La culotte à l’envers

Regards sur notre monde

Des trollympiades loin de Pékin

Posted by blongo sur 21 août 2008

Une trolle adoptée devance de vraies boules de poil

Une trolle adoptée devance de vraies boules de poils

Alors que Pékin vibre pour ses JO suivis dans le monde entier, loin, très loin de Chine, aux fameux Monts Locaces, viennent de se dérouler, dans une ambiance nettement plus intime, des joutes très particulières, des trollympiades, comprenez des Jeux olympiques pour les trolls… Qu’est-ce donc que cette nouvelle affaire, vous demanderez-vous bien justement.
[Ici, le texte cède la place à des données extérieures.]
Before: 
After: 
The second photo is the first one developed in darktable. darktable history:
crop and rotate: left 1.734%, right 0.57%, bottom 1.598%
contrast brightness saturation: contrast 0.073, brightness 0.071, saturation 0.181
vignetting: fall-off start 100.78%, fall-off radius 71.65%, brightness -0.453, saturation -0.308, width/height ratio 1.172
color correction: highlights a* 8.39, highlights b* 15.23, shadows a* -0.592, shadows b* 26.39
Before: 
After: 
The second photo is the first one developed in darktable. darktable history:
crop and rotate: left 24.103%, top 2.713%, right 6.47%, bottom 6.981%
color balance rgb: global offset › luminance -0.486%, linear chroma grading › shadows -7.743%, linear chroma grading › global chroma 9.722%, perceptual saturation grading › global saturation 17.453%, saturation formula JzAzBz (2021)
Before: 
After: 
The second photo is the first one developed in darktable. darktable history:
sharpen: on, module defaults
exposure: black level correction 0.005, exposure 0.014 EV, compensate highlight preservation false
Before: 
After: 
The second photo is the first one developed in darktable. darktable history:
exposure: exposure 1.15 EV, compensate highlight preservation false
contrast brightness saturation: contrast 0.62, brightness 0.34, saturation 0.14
En fait, les trollympiades réunissent des trolls venus de tous les horizons pour des épreuves qui n’ont rien à voir avec le cyclisme sur piste ou le tir au pistolet, mais pour des disciplines typiquement trolles, comme le lancer d’humains, le plongeon sans piscine ou le dressage de mouches… Tout y existe comme aux vrais Jeux, de la flamme trollympique au village trollympique, mais avec en prime ces bestioles pour le moins particulières nées de l’imagination du scénariste Christophe Arleston et illustrées avec talent par Jean-Louis Mourier. Bande dessinée à succès grandissant, « Trollympiades » est le 11e tome de la série « Trolls de Troy », une aventure qui a lieu deux siècles avant celle de Lanfeust et de son ami troll Hébus.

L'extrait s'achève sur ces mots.